### TASK STATEMENT
Report, as a bare number, how many lines of the material below contain the word "type".

### DATA LISTING
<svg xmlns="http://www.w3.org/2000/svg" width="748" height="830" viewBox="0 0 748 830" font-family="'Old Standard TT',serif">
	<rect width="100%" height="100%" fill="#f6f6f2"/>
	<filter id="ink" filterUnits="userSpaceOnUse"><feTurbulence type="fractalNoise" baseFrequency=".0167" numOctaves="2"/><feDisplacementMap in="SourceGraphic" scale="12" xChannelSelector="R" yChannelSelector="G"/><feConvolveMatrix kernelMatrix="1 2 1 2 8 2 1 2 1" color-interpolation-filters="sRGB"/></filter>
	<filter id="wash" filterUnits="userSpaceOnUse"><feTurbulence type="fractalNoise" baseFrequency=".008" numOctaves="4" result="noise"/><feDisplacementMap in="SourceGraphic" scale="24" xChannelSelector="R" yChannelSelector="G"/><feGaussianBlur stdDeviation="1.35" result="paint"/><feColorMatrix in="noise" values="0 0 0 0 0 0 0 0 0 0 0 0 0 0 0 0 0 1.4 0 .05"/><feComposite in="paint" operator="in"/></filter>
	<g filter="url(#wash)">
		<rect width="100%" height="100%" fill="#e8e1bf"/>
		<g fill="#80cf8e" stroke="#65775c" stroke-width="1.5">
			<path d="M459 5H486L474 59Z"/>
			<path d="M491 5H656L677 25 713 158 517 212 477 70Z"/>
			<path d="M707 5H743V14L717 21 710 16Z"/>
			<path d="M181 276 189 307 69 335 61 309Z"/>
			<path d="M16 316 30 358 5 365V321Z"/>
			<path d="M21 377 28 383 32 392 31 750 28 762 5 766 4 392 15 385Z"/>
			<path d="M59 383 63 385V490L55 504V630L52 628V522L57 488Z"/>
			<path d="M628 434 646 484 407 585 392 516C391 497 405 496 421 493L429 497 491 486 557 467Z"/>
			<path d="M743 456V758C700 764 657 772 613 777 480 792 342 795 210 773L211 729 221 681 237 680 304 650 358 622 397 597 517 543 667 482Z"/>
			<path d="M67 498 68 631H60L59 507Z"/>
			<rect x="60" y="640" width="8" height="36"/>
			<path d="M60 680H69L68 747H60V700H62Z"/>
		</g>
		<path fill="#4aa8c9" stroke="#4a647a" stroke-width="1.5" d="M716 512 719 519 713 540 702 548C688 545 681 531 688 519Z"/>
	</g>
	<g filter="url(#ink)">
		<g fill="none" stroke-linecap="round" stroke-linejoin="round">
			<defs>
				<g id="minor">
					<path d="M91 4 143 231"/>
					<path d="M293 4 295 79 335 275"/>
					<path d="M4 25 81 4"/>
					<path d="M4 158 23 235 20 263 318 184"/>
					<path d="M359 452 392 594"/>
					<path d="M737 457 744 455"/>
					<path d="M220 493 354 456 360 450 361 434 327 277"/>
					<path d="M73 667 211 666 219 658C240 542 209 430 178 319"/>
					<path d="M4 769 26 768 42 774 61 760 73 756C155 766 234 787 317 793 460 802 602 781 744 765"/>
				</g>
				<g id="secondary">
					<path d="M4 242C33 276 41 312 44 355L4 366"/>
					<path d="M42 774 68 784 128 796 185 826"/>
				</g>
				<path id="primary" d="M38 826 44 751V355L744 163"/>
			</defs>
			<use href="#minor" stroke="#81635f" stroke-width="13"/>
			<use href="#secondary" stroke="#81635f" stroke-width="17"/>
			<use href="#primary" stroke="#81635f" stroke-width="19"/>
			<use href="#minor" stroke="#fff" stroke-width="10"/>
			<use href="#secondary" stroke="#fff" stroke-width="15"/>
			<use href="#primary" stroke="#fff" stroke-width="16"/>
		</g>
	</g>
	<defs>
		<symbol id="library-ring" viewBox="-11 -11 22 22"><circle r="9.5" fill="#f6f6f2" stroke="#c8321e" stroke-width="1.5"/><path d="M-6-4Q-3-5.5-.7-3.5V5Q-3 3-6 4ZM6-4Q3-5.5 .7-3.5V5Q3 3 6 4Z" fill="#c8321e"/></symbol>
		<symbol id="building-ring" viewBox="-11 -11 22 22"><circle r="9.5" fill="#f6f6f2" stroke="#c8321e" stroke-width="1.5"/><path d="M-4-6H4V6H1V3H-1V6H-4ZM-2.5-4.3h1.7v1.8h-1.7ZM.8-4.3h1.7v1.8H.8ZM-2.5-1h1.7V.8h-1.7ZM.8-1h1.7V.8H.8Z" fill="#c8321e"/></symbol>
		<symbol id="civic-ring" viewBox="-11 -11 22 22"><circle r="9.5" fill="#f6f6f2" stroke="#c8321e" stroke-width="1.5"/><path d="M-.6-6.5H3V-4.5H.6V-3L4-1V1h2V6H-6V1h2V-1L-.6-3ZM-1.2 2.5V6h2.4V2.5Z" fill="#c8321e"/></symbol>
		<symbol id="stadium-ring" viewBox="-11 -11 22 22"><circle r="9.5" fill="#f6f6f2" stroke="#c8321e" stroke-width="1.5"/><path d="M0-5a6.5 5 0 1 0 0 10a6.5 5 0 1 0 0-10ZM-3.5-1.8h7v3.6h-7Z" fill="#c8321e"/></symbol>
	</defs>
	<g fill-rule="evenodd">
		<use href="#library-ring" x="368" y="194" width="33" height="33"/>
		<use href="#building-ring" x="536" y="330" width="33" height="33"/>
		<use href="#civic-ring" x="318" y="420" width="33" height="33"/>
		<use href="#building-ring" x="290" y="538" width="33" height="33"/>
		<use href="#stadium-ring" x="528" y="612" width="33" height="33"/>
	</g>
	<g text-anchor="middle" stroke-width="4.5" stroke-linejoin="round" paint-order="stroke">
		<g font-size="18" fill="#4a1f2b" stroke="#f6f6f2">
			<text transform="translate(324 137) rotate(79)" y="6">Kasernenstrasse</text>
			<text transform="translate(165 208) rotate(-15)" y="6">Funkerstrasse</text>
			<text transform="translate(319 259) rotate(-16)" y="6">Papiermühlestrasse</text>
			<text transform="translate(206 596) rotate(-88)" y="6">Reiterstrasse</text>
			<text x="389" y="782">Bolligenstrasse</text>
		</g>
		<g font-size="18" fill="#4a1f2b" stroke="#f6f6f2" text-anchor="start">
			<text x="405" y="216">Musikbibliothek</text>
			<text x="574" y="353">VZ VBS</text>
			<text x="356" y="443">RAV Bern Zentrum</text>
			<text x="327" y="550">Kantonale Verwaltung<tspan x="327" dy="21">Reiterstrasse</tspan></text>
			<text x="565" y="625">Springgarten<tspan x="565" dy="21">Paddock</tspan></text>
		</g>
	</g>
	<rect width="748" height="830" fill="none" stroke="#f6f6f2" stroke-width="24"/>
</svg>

### YOUR RESPONSE
2